I snap out of my day dream and my eye catches a pale yellow drip, flung off at an angle where it lays across a dark, dusty lavender with moments of amber shining through. I can hear a palette knife scrape paint against canvas, building up against the knife’s edge, mixing with looser, brushed on paint until the wrist changes direction and leaves a small berm of paint and the beginnings of a drip. I wonder how he moved when he painted this. I follow the line of his brush around the canvas and suddenly I’m dancing with Kimura in the French countryside. I want to reach out and touch the paint. Like reading some sort of brail, there’s an unspoken code in the paint surface. So I reach for the closest thing I have. I pull an old painting out to look at it, dust it off and give it a little rub hello like a neighbor’s dog passing by. Hey old friend. And then I listen to what it has to tell me and, against all odds, I keep painting.
Mariel Herring, mermaid hair, 2015, oil on linen, 48 by 60in.
Thank you Mariel Herring, for pointing to something that really bugs me about some of my city dwelling friends (and one in particular, a Manhattanite with lots of money to travel the world visiting art museums). Some of us don’t live where great museums and galleries abound, yet people who might insist they can’t comment on works in books or online, “because paintings have to be seen in person”. Is the same true for recorded music? You can’t tell if Miles Davis is any good because he’s dead so you can’t go to a jazz club to catch him live? Sort of apples and oranges I admit, but not entirely so…
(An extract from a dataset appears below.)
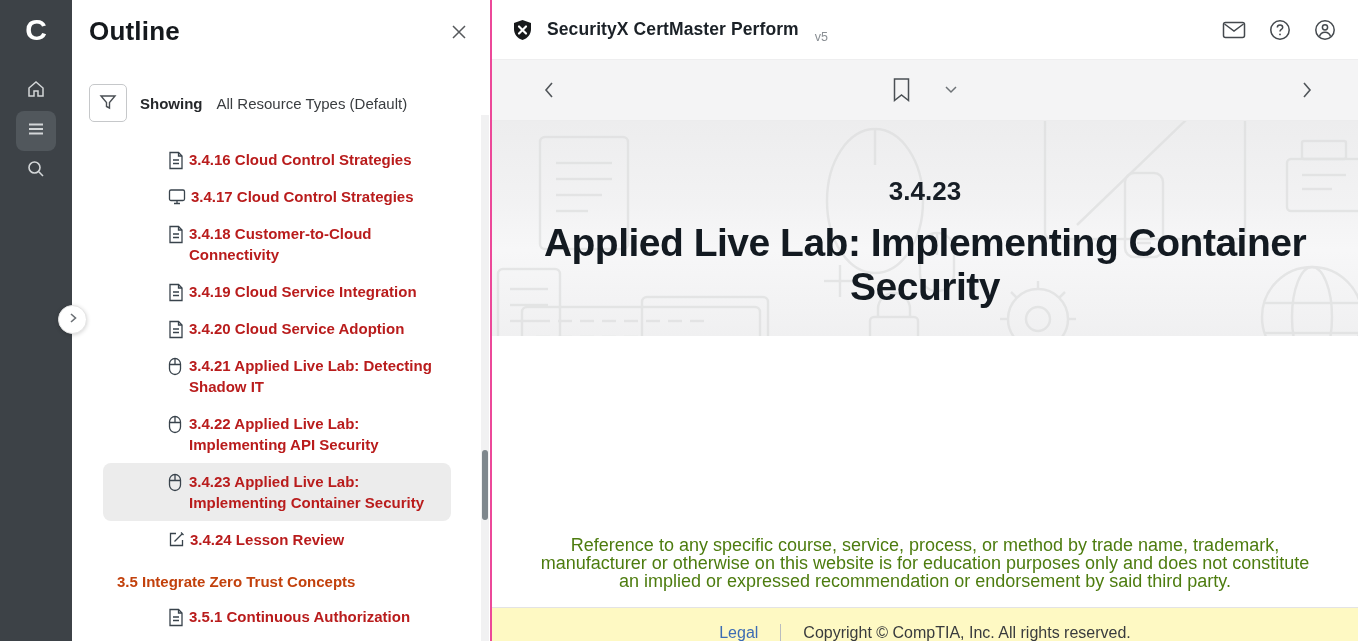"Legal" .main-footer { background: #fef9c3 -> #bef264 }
I have tons of high quality books that I use in exactly the same way Ms. Herring does; as classroom, as inspiration, as something to simply enjoy.
I agree that it’s probably unusually instructive and profound to see a huge collection of works by a single artist or by a related group, and I’m not suggesting that the opposite is my ideal. I have been to several great museums by traveling to them, but I don’t live in a major city. In fact I live in the countryside 45 minutes from San Jose which is not exactly a mecca for art lovers. I get to SFMOMA and other Bay Area venues occasionally.
So, hold up on the snobbery please, it’s rude and actually belittling of my imagination. And isn’t imagination something all art lovers are supposed to be blessed with?